Bean considered that this was sheer flirting, whereupon he flung principle to the winds and flirted himself.
“You show signs of life,” declared Grandma, who was quick to note this changed demeanor. And Bean smirked like a man of the world.
“She never set her mind on anything yet that she didn’t get it,” added Grandma, naming no one. “She’s like her father there.”
And Bean strolled off to enjoy a vision of himself defeating her purpose to ensnare the Hollins youth. Once he would have considered it crass presumption, but that was before a certain sarcophagus on the left bank of the Nile had been looted of its imperial occupant. Now he merely recalled a story about a King Cophetua and a beggar maid. It was a comparison that would have intensely interested the flapper’s mother, who was this time regarding Bean through her glazed weapon as if he were some queer growth the head gardener had brought from the conservatory.
Grandma deftly probed his past for affairs of the heart. She pointedly had him alone, and her intimation was that he might talk freely, as to a woman of understanding and broad sympathy. But Bean made a wretched mess of it.

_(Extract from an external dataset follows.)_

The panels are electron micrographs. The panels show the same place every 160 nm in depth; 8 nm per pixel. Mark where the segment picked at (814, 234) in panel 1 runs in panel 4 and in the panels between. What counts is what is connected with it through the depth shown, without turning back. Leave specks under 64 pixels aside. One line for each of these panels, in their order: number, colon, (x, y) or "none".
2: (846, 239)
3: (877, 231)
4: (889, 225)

Certainly there had been “affairs.” There was the girl in Chicago, two doors down the street, whom he had once taken to walk in the park, but only once, because she talked; the girl in the business college who had pretty hair and always smiled when she looked at him; and another who, he was almost sure, had sent him an outspoken valentine; yes, there had been plenty of girls, but he hadn’t bothered much about them.
And Grandma, plainly incredulous, averred that he was too deep for her. Bean was on the point of inventing a close acquaintance with an actress, which he considered would be scandalous enough to compel a certain respect he seemed to find lacking in the old lady, but he saw quickly that she would confuse and trip him with a few questions. He was obliged to content himself with looking the least bit smug when she said:
“You’re a deep one—too deep for me!”
He tried hard to look deep and at least as depraved as the conventions of good society seemed to demand.
He was beginning to enjoy the sinful thing. The girl was of course plighted to the Hollins boy, and yet she was putting herself in his way. Very well! He would teach her the danger of playing with fire. He would bring all of his arts and wiles to bear. True, in behaving thus he was conscious of falling below the moral standards of a wise and good king who had never stooped to baseness of any sort. But he was now living in a different age, and somehow—
“I’m a dual nature,” he thought. And he applied to himself another phrase he seemed to recall from his reading of magazine stories.
“I’ve got the artistic temper!” This, he gathered, was held to explain, if not to justify, many departures from the conventional in affairs of the heart. It was a kind of licensed madness. Endowed with the “artistic temper,” you were not held accountable when you did things that made plain people gasp. That was it! That was why he was carrying on with Tommy Hollins’ girl, and not caring what happened.